Nacido para debatir y refutar con
gracia, los dardos reciben la bendición de una lengua afilada: “Podríamos decir
que la incompetencia, ya estandarizada, se ha convertido ahora en una parte
esencial de la excelencia profesional. Ya no tenemos profesionales
incompetentes, tenemos incompetencia profesionalizada”. Sus ideas más sólidas
están dichas como al pasar y tienen aplicaciones diversas: “Era casi como si
los racionalistas consideraran la argumentación como un ritual sagrado que
pierde su poder cuando lo utiliza un no creyente”.
En una autobiografía hipnótica –
Matar el tiempo – Feyerabend cuenta que tomaba apuntes muy rápido y que era un
lector devoto de Conan Doyle, Verne y Von Kleist.
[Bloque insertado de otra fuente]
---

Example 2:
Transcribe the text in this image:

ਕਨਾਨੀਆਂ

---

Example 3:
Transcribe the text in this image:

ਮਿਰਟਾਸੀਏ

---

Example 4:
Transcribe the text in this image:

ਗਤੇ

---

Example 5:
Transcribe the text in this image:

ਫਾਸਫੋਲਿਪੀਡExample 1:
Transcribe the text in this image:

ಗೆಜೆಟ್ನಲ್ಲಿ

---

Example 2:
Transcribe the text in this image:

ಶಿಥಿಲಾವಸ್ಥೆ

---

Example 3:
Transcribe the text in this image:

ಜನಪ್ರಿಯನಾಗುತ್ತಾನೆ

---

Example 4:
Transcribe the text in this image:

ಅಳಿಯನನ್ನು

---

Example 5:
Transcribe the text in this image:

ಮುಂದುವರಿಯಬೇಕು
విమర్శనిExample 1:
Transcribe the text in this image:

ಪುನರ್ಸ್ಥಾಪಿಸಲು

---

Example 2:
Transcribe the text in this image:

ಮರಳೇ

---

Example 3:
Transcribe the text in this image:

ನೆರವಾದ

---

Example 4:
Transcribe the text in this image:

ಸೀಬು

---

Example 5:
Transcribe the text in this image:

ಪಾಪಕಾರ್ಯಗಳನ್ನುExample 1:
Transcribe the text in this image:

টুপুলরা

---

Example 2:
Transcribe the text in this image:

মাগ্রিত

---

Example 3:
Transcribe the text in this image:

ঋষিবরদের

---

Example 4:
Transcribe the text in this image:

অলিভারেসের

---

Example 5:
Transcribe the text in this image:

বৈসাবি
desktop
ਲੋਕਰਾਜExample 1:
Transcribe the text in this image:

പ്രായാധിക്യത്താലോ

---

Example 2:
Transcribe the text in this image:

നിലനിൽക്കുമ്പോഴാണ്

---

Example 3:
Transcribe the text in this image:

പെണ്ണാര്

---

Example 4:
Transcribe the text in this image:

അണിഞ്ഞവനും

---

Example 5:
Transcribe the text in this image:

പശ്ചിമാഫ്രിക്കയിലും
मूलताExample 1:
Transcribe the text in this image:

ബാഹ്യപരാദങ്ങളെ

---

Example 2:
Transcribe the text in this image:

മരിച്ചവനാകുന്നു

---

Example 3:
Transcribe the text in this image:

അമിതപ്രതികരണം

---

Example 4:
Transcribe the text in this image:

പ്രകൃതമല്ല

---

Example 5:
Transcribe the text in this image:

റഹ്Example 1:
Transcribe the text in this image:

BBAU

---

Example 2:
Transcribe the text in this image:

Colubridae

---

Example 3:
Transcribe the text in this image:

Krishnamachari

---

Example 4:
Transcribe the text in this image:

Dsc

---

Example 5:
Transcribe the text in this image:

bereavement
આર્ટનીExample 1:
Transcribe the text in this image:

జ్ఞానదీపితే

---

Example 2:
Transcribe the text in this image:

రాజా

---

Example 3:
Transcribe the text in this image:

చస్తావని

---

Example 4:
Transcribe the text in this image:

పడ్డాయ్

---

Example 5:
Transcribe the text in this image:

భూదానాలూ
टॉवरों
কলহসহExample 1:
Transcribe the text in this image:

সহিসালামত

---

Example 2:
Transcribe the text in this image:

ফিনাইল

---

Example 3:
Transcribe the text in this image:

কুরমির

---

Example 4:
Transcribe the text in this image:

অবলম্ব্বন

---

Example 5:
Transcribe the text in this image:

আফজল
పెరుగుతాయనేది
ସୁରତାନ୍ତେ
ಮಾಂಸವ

Los llevaba en sus caminatas
por los bosques y colinas cerca de Viena. Platón y Descartes lo hicieron caer
en la cuenta “de las posibilidades teatrales del razonamiento”. En un momento
creyó que podría convertirse en dramaturgo. Más tarde, como profesor
aprovecharía sus dotes de actor. Fanático de la ópera, Feyerabend estudió
canto: “un genio matemático puede empezar de inmediato con los problemas más
complejos. Un cantante debe esperar. A los veinte años uno no puede cantar algo
que exige diez años de preparación física, musical y espiritual. La razón es
que el canto involucra a todo el cuerpo”. Otra de sus devociones fue la
naturaleza: “Adoraba las noches oscuras en el campo; sin nada para ver, pero
con ruidos misteriosos por todas partes. Adoraba las tormentas; cuando sentía
que se acercaban, salía corriendo a los prados y le gritaba al cielo.”
Filosofía natural es la secuela de diversas pasiones: la naturaleza vista desde
la filosofía a lo largo de la historia. Richard Rorty decía que Feyerabend era
el Norman Mailer de la filosofía. Como suele pasar, el símil no es claro pero
resulta sugerente. El convencimiento acerca de lo que se está ideando es un
punto crucial en la filosofía de Feyerabend; así como otros filósofos requieren
de la vacilación para pensar y persuadir.
Una palabra puede definir a un
filósofo y esa es la palabra que en un principio salió a buscar (“devenir” para
Deleuze, “deconstrucción” para Derrida) y la que tuvo que izar para volver más
visible su filosofía; con frecuencia es justamente una palabra que decidió
atacar. Es el caso de Feyerabend con la palabra “razón”, y no hay una sola
arremetida suya en la que haya perdido el humor. La clave de un filósofo a
veces lo da el modo en que se ríe. Algunos filósofos franceses –Foucault,
Deleuze, Derrida– reían muy bien, aunque no tanto de sí mismos. Hay algo que la
literatura puede aprender de Paul Feyerabend: que puede estar cerca de ser,
como la filosofía para los griegos, una forma de vida.